«L’histoire d’une société qui a du mal à libérer la femme»

C’est là le résumé succinct du nouveau film marocain réalisé par Rachid El Ouali pour une première expérience en tant que producteur, réalisateur cinématographique avec la participation, entre autres, de Yasmine Guerlach, Marc Samuel, Afida Drobinski, Frédéric Graziani, Souad Hamidou, Marie Lenoir, Jean Barney, Abdou Mesnaoui et Nadia Alami, ainsi qu’une fille trisomique prénommée Ghita…
Rachid El Ouali a bien voulu nous parler davantage de son nouveau-né… cinématographique s’entend. Les propos.

Al Bayane : Pour ceux qui n’ont pas encore vu le film, autour de quoi tourne «Ymma» et quel message veut-il transmettre ?
Rachid El Ouali :
Le film traite la problématique des femmes qui se sacrifient au service de l’homme, et qui perdent toute attraction physique dès qu’elles commencent à avancer dans l’âge. Il parle de la femme qui ne peut pas affronter son avenir à travers ses propres empreintes, mais aussi de la femme qui ne connait pas ce que veut dire l’indépendance et qui ne peut pas dire non à ce qu’elle ne veut pas!
Je pense que la femme marocaine n’a pas encore joui de tous ses droits, car si on s’éloigne un peu de Casablanca et de Rabat ou des grandes villes du Royaume, on trouvera que la femme vit toujours soumise à l’homme où plutôt à l’être masculin.
Il y a même des femmes vivant à l’étranger qui endurent la même situation et qui ne bénéficient pas de leurs droits. Elles ne possèdent  aucune liberté où personnalité face à cet être pour lequel elles sacrifient leur vie. Le film évoque donc la problématique de ces femmes en marge de la vie.

Ce premier long-métrage a été intitulé «Ymma», pourquoi cette appellation ?

Le terme «Ymma» rassemble des champs et des espaces qui, définis  dans l’originel, font référence à la mère. Pour moi, «Ymma» c’est bel est bien ma mère. J’ai voulu lui dédier ma première expérience cinématographique pour lui rendre hommage. Autrement dit, même si le film abordait une autre thématique, je l’aurai intitulé «Ymma». N’empêche que dans le film, le personnage principal est fort influencé par sa mère. C’est le seul garçon d’une famille composée pour l’essentiel de filles. Il faut reconnaître que j’ai mis beaucoup de choses personnelles dans le film. Une autobiographie en somme. D’ailleurs, le prénom qui a été donné au personnage principal, qui est Boujemâa, est celui de mon père.

◆ Données des tâches ◆

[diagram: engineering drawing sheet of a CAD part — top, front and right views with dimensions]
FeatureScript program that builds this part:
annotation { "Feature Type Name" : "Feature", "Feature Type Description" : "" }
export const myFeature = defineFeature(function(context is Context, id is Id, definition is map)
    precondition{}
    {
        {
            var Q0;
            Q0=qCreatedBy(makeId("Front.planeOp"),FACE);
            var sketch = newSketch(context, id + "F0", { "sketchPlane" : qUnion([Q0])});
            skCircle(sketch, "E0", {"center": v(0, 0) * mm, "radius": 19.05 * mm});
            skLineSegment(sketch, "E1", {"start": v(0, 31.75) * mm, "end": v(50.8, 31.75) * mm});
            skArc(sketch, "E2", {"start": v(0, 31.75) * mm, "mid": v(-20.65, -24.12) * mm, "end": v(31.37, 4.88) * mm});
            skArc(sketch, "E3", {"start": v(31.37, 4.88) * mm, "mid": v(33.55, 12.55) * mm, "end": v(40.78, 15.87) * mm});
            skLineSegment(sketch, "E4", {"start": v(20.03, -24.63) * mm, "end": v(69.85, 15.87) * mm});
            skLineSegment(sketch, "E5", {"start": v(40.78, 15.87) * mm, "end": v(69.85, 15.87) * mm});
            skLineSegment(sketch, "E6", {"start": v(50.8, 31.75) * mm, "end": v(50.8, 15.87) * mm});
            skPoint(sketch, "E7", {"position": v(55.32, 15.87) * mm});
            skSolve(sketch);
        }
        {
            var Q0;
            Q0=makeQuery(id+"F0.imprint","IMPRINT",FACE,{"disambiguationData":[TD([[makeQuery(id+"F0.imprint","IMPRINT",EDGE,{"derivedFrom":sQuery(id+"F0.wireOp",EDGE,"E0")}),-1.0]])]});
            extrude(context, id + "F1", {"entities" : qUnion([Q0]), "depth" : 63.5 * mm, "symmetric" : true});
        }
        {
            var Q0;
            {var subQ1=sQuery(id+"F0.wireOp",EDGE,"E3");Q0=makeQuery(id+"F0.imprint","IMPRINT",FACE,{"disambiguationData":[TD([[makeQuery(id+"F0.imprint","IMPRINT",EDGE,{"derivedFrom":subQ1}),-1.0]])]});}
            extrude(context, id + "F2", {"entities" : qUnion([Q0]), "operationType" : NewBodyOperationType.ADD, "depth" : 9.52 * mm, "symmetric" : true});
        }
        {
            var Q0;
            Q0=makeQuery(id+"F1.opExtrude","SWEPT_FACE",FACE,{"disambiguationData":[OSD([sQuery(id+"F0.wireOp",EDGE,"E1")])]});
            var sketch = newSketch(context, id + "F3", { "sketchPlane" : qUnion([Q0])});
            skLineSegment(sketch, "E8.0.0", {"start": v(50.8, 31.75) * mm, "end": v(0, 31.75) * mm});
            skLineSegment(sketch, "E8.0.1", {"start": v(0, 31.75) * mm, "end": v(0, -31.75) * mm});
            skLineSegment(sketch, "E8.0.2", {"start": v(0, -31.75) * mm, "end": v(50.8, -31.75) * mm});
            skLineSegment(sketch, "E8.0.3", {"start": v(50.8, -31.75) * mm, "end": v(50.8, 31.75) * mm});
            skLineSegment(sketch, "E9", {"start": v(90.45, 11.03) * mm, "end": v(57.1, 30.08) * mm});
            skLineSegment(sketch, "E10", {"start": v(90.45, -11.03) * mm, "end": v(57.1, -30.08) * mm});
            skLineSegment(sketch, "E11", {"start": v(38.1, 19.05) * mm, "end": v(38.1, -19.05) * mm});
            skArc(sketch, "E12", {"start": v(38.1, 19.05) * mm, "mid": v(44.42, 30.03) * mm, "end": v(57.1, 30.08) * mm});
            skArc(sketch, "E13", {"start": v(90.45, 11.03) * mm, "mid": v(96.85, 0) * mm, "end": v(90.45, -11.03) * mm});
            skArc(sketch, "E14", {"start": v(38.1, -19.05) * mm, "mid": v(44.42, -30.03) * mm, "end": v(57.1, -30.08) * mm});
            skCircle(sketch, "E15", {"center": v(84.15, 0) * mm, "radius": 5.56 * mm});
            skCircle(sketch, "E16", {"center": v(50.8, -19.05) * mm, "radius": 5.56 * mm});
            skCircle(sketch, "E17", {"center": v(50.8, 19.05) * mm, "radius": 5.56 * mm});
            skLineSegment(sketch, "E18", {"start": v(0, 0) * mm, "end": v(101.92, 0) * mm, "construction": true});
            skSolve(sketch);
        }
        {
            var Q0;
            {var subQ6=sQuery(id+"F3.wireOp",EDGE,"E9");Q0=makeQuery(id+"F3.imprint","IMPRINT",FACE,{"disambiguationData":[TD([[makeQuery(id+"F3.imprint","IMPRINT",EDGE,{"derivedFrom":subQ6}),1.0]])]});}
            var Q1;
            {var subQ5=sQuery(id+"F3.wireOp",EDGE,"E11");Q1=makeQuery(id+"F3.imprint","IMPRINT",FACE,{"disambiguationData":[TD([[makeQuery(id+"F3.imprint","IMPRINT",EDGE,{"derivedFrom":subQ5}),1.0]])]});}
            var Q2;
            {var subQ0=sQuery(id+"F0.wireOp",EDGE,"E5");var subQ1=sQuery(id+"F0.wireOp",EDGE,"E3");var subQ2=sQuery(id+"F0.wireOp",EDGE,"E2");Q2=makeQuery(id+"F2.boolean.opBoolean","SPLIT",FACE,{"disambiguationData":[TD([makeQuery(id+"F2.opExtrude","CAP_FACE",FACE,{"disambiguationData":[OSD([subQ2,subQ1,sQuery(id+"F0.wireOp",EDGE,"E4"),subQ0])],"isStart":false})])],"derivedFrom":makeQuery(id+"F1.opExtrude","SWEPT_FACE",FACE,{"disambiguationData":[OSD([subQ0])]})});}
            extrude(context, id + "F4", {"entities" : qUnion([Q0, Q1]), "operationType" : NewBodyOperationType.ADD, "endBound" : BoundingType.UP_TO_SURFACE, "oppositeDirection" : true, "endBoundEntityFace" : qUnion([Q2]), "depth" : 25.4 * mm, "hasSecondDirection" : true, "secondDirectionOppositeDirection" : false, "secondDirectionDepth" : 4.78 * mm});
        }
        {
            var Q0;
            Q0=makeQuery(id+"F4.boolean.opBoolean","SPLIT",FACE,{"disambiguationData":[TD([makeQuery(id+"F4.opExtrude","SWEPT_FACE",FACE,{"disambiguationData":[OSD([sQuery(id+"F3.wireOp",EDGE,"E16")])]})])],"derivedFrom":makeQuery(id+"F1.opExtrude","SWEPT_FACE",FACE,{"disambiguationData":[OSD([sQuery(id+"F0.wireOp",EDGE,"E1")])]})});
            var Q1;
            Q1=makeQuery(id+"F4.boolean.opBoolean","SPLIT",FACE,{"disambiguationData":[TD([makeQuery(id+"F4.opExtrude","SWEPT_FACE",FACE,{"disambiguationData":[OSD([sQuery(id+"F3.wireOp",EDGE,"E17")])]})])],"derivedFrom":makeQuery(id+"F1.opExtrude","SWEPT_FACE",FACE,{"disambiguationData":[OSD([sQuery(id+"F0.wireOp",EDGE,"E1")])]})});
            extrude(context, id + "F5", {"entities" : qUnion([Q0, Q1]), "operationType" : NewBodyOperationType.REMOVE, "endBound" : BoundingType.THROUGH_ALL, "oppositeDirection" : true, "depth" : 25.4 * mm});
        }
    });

◆ À faire ◆
a – Recopiez sans rien changer le passage de l'entretien sur le film «Ymma» qui commence à "Il y a même" et se termine à "marge de la vie.".
b – Reproduisez à l'identique les lignes de la liste, en commençant au tout début de la liste et en terminant par la ligne qui contient "v(-20.65, -24.12) *", celle-ci comprise.
L'entretien et la liste n'ont aucun rapport entre eux.

◆ Résultats de l'exercice ◆
a –
Il y a même des femmes vivant à l’étranger qui endurent la même situation et qui ne bénéficient pas de leurs droits. Elles ne possèdent  aucune liberté où personnalité face à cet être pour lequel elles sacrifient leur vie. Le film évoque donc la problématique de ces femmes en marge de la vie.

b –
[diagram: engineering drawing sheet of a CAD part — top, front and right views with dimensions]
FeatureScript program that builds this part:
annotation { "Feature Type Name" : "Feature", "Feature Type Description" : "" }
export const myFeature = defineFeature(function(context is Context, id is Id, definition is map)
    precondition{}
    {
        {
            var Q0;
            Q0=qCreatedBy(makeId("Front.planeOp"),FACE);
            var sketch = newSketch(context, id + "F0", { "sketchPlane" : qUnion([Q0])});
            skCircle(sketch, "E0", {"center": v(0, 0) * mm, "radius": 19.05 * mm});
            skLineSegment(sketch, "E1", {"start": v(0, 31.75) * mm, "end": v(50.8, 31.75) * mm});
            skArc(sketch, "E2", {"start": v(0, 31.75) * mm, "mid": v(-20.65, -24.12) * mm, "end": v(31.37, 4.88) * mm});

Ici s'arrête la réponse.